The president was reacting to Archbishop Capalla's statement on Oct. 8 raising concern over the spate of killings linked to Duterte's war on drugs.
The retired prelate, who is convenor of the Bishops-Ulama conference, a group that promotes understanding between Muslims and Christians, said the killings are "getting into a spiral and it seems intensifying."
"Wrong is wrong even if everybody is doing it and right is right even if nobody is doing it," the prelate said in a television interview.
"Our sense of morality, our moral values, our sense of right and wrong is not anymore strict. Our conscience has become callous, the end does not justify the means," he said.

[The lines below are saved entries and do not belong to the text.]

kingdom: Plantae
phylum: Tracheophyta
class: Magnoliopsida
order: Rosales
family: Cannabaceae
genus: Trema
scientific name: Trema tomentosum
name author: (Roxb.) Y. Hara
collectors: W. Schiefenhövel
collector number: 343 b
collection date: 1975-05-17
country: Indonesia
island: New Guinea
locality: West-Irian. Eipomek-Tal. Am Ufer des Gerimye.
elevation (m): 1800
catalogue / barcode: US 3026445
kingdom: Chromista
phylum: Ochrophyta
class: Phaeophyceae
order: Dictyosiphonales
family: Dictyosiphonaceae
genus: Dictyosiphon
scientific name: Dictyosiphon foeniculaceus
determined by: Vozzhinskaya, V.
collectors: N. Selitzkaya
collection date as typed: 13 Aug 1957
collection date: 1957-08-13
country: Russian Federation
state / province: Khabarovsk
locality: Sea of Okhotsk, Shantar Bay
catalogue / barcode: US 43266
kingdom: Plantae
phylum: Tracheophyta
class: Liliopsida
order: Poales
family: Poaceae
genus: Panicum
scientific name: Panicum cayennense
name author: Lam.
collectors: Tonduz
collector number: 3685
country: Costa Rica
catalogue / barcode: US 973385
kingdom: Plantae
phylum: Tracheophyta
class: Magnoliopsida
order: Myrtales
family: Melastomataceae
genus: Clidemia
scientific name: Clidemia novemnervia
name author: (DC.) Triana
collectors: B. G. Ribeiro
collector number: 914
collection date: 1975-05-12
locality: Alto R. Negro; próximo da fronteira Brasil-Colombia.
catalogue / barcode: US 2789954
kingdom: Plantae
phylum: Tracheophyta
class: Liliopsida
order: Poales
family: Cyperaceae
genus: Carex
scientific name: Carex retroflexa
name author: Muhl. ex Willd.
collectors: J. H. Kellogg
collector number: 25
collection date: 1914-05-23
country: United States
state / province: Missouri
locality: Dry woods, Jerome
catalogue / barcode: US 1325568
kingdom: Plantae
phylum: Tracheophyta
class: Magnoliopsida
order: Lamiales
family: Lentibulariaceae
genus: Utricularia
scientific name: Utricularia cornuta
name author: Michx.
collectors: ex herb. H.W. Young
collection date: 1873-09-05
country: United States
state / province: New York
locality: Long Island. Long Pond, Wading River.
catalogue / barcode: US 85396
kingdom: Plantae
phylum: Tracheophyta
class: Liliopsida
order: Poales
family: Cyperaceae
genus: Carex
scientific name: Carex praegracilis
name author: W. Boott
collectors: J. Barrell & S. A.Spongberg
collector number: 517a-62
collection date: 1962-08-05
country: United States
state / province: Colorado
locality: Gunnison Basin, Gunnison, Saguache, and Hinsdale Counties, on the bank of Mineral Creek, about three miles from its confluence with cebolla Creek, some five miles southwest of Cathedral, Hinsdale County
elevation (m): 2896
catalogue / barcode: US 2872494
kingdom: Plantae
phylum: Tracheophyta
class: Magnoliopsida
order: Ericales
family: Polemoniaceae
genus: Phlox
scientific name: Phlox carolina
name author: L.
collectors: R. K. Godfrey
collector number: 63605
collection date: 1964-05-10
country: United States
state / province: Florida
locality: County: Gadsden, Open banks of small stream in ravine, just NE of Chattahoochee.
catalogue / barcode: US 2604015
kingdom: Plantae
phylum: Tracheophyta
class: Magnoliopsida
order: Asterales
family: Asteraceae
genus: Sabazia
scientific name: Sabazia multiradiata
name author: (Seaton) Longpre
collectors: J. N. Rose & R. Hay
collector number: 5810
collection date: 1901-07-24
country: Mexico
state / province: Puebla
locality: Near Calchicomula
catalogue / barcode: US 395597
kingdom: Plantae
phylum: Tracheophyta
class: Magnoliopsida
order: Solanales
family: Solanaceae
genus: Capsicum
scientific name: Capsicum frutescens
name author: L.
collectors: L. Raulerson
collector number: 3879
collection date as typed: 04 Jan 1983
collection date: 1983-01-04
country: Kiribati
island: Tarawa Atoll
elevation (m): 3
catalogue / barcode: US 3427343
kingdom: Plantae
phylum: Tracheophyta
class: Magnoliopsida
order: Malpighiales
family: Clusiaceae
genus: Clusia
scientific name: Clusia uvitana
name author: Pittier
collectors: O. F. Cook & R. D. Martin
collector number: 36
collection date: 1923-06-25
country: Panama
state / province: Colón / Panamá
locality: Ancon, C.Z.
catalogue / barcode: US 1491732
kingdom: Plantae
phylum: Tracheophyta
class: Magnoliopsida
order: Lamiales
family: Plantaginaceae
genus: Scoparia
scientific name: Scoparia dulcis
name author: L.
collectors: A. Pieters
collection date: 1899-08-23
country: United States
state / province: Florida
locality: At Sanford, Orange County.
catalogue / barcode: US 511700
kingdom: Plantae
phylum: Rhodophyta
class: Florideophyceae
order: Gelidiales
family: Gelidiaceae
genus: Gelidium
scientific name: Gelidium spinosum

The archbishop urged Duterte "to listen to the people, to the poor people who are also suffering."
The president, however, said the country is facing a big problem. Duterte said he is worried that if he will put an end to his war against drugs "the next generation will be lost.”
Duterte denied that the government approves of the executions of suspected drug users and dealers. "I lose two policemen a day all over the country. How can you say we tolerate the killings?" he said.
Duterte's thorny relationship with clerics
Even before he was elected president, Duterte has been waging a war of words against church leaders, even calling the Catholic Church as "the most hypocritical institution."
The heat just went up as the country's Catholic bishops and other religious groups issued statements condemning the government's war against illegal drugs.
On Oct. 7, Catholic prelates in the central Philippines lashed out at Duterte's "incendiary statements that tend to encourage the killings of drug addicts."
"We are deeply concerned that this alarming insensitivity could lead to a deadening of conscience and the dawning of a culture of death," read a joint-pastoral letter of the dioceses of Bacolod, Dumaguete, San Carlos, and Kabankalan.
Several church leaders said that they would not be surprised if their relationship with the president will worsen in the coming days.
"It will not improve," said Archbishop Ramon Arguelles of Lipa. "It will not improve because that is his character," he said.
Archbishop Arguelles said he expects the president to make true his threat that he will expose anomalies involving priests and bishops.
The prelate, however, said he expects the worst. "There is also a need to purify the church," he said, adding that many have tried to destroy the church in the past but did not succeed.
"It is only right," he said, adding that he cannot blame Duterte for his attitude toward the church because of the criticisms he received from some church leaders.
Retired Archbishop Oscar Cruz of Lingayen-Dagupan said church leaders would not be silent "because there are certain realities that are not acceptable especially the killings."